Willis and Robison also chose “Departing Louisiana,” by Robyn Ludwick, the youngest of three Robison singer-songwriter siblings. (“It’s about time we all started raiding her material,” brother Bruce says.) Darden Smith and Robison co-wrote the waltz-time “Carousel,” which he describes as “a classic country weeper.” Monte Warden collaborated with Robison on the bittersweet ode to youthful innocence, “Anywhere But Here,” which Willis describes as “classic Bruce poetry.” She penned the bluesy honky-tonker “Lonely for You” with Paul Kennerley; and they plucked the album’s title track, a Zombies song, from their annual Christmas show.


“I love the fresh-start, hopeful-promise aspect of this song and the nod to struggles that have been overcome,” Willis says of the Chris White-penned tune, which features banjo, steel and dobro backing by Nashville session ace Pete Finney and Austin’s own Geoff Queen.


She’s not shy about admitting some of those struggles are attributable to married life and parenthood, especially when balanced between two musicians with their own careers. Hers began at 17, when she joined her then-boyfriend’s rockabilly band. They moved from Virginia to Austin, where her heartache-meets-honky-tonk voice lured MCA Records’ Tony Brown into signing her. The label positioned her as a country ingénue, a role she played in the Tim Robbins film “Bob Roberts,” but she sought a different path and they parted ways. Willis finally achieved widespread recognition with 1999’s What I Deserve.

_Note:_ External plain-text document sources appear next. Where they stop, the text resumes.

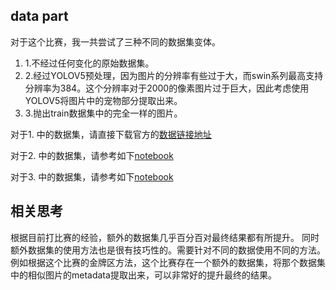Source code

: ## data part
对于这个比赛，我一共尝试了三种不同的数据集变体。
1. 1.不经过任何变化的原始数据集。
2. 2.经过YOLOV5预处理，因为图片的分辨率有些过于大，而swin系列最高支持分辨率为384。这个分辨率对于2000的像素图片过于巨大，因此考虑使用YOLOV5将图片中的宠物部分提取出来。
3. 3.抛出train数据集中的完全一样的图片。

对于1. 中的数据集，请直接下载官方的[数据链接地址](https://www.kaggle.com/c/petfinder-pawpularity-score/data)

对于2. 中的数据集，请参考如下[notebook](https://www.kaggle.com/shinewine/yolov5-preprossed)

对于3. 中的数据集，请参考如下[notebook](https://www.kaggle.com/schulta/petfinder-pawpularity-score-clean)

## 相关思考

根据目前打比赛的经验，额外的数据集几乎百分百对最终结果都有所提升。
同时额外数据集的使用方法也是很有技巧性的。需要针对不同的数据使用不同的方法。
例如根据这个比赛的金牌区方法，这个比赛存在一个额外的数据集，将那个数据集中的相似图片的metadata提取出来，可以非常好的提升最终的结果。


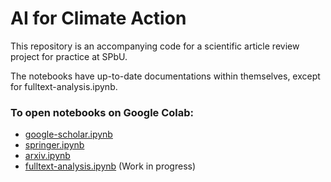 # AI for Climate Action

This repository is an accompanying code for a scientific article review project for practice at SPbU.

The notebooks have up-to-date documentations within themselves, except for fulltext-analysis.ipynb.

### To open notebooks on Google Colab:

- [google-scholar.ipynb](https://colab.research.google.com/github/gereltuya/ai-for-climate-action/blob/main/google-scholar.ipynb)
- [springer.ipynb](https://colab.research.google.com/github/gereltuya/ai-for-climate-action/blob/main/springer.ipynb)
- [arxiv.ipynb](https://colab.research.google.com/github/gereltuya/ai-for-climate-action/blob/main/arxiv.ipynb)
- [fulltext-analysis.ipynb](https://colab.research.google.com/github/gereltuya/ai-for-climate-action/blob/main/fulltext-analysis.ipynb) (Work in progress)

By then, she had met and married Robison, who has become one of country and Americana’s most respected songwriters. His compositions have become massive hits for George Strait “Desperately”), Tim McGraw (“Angry All the Time”) and the Dixie Chicks (“Travelin’ Soldier”). He also has recorded on his own and collaborated with brother Charlie and others as a songwriter, singer, guitarist and harmonica player and producer/engineer.


“Kelly has been singing [with me] since the first recording I made,” Robison says, “and she was the first person who ever recorded one of my songs. We’ve never stopped collaborating.”


The difference now is that they’re not assisting one another; they’re full partners.


“It’s not one of us running the show. It’s the two of us figuring out how to play together,” Willis explains. And that creates a different vibe, especially live. “I almost never worry when I’m onstage with Bruce because I know he’s got my back,” she adds. “If something goes wrong, he can completely take the reins.”


The desire to capture that live dynamic — their “swampier, grittier side” — drove the creation of Our Year,Willis says. Robison calls their style “a modern take on classic country music, without being retro.”

“I really feel like we came up with a sound, the way that the vocals blend together, and it rejuvenated me as an artist and a performer, which I really needed after 20 years,” he admits. “There’s a lot of great duos, and I love that. That close-harmony singing, it’s real organic; it’s a really lovely thing.”


“I have to say, I think that Kelly’s voice is just a gift. She’s one of the greatest singers there is out there.”


Clearly, mutual respect is a major part of their glue as a couple, but making these albums has brought them closer, Willis says, adding, “Having these records that we both love is a really positive product of us being together.”